Not only has Russia refused to take responsibility and apologize for the genocide enacted by one of the world’s most brutal dictators, but it has also done everything to keep the knowledge about the Holodomor unattainable. Official Soviet documents that could help us understand the events of the Holodomor remain hidden from the public behind the Kremlin walls.

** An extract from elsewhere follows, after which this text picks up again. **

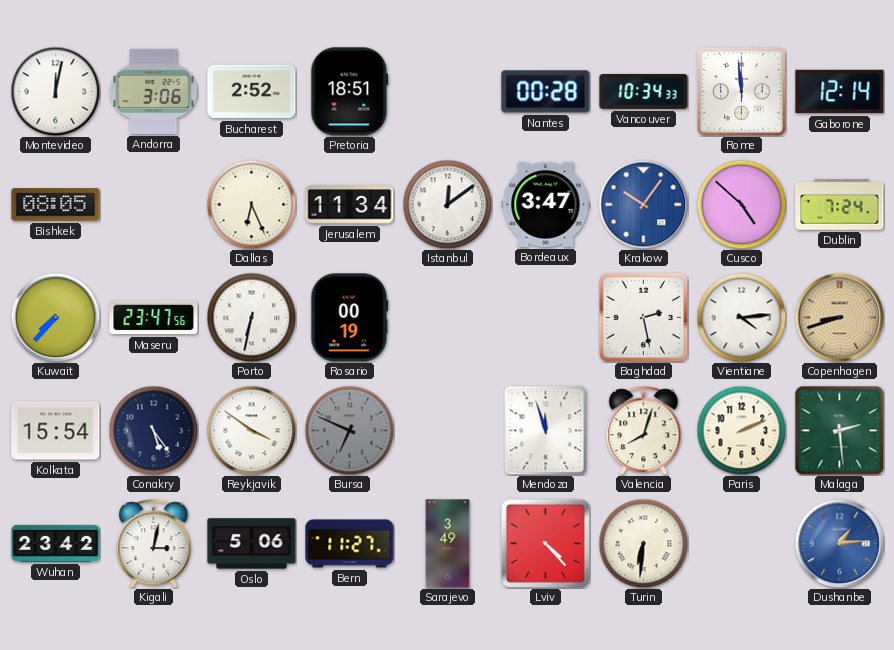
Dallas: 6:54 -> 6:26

Holodomor’s significance in 2022
Russia’s brutal full-scale invasion of Ukraine opened up the discussion about Russia’s colonial atrocities of the past. The viciousness and genocidal nature of the Russian invasion and occupation in Bucha, Irpin, Izium, Mariupol, and Kherson have sent waves of shock and horror across the entire globe. The invasion also serves as the window to many of the past atrocities committed by the Russian imperial project. The Holodomor is one of the cruellest of these atrocities.
Today, the best way to honour the 4.5 million Ukrainians who starved to death in 1932-1933 is to support Ukraine right now in its fight for independence and against Russian imperialism.
Finally, check if your country has legally recognized the Holodomor as an act of genocide. If it hasn’t, then this weekend is the best time to raise the issue in your community and demand action at the level of your cities and governments.”